If you have a loyalty program of some kind, here’s what you’re probably trying to telegraph to your customers: You’re special! We value you enough to take exceptionally good care of you.
But according to a recent Slate article by Brian Palmer, here’s what you’re loyalty card is probably really communicating to your customers: I’m a bad business that can't think of a better way to compete. Hold on to every possible penny.
Palmer’s article lays out the loyalty card’s beginnings in the airline industry and argues that these sort of schemes only make sense in industries, such a air travel, "in which a company can do nothing to differentiate itself from its competitors, and customers lack either the motivation or the price sensitivity to shop around."
For most businesses which should be able to think of a better reason to come through the door than an occasional freebie, loyalty cards are a trap, he concludes, citing a long history of management research:
Business management scholars have written piles of studies on customer loyalty programs, and virtually all of them reach the same conclusion: In most industries, they’re hopelessly mismanaged. It’s not that the programs don’t work; it’s that they work too well. Customers become so well trained to follow loyalty discounts that they won’t buy without them. According to a 2002 article in the Harvard Business Review, many retailers now offer such extensive rewards for loyalty that they’re no longer making money on their top customers-;the very people the programs are supposed to entice. In addition, most customers engage in what researchers call “polygamous loyalty,” which is a creative way of saying disloyalty. The overwhelming majority of fliers, for example, belong to multiple rewards programs. It’s a race to the bottom.
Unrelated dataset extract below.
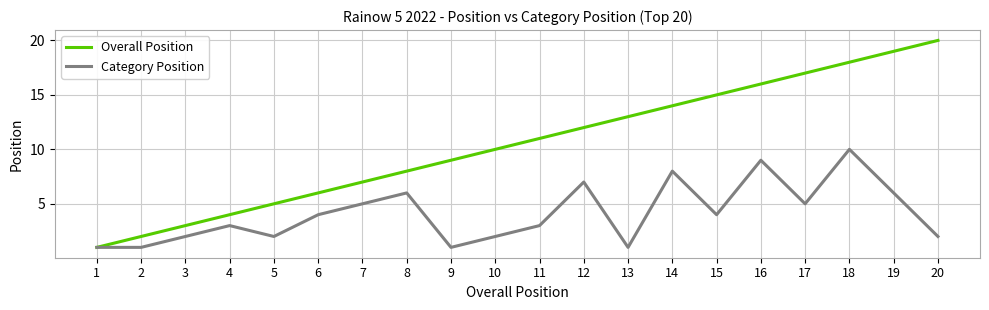

Is this an area chart (filled region under the line)?

No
In other words, once you hand over that card or fob, you’re telling your customers that the only thing they should value you for is what they get through the loyalty programs. It’s an invitation to penny pinch. While the article does offer some exceptions, including grocery store loyalty programs with levels of customer tracking that would make the NSA blush, for most businesses "loyalty cards are usually a bad business strategy," Palmer writes.
Still sticking by your loyalty program? Then at least keep up with the latest research on how to structure them effectively. Instant gratification, the experts say, is in. Expensive buy ins and long delays between purchase and pay off are out.
What’s your loyalty program really communicating to your customers?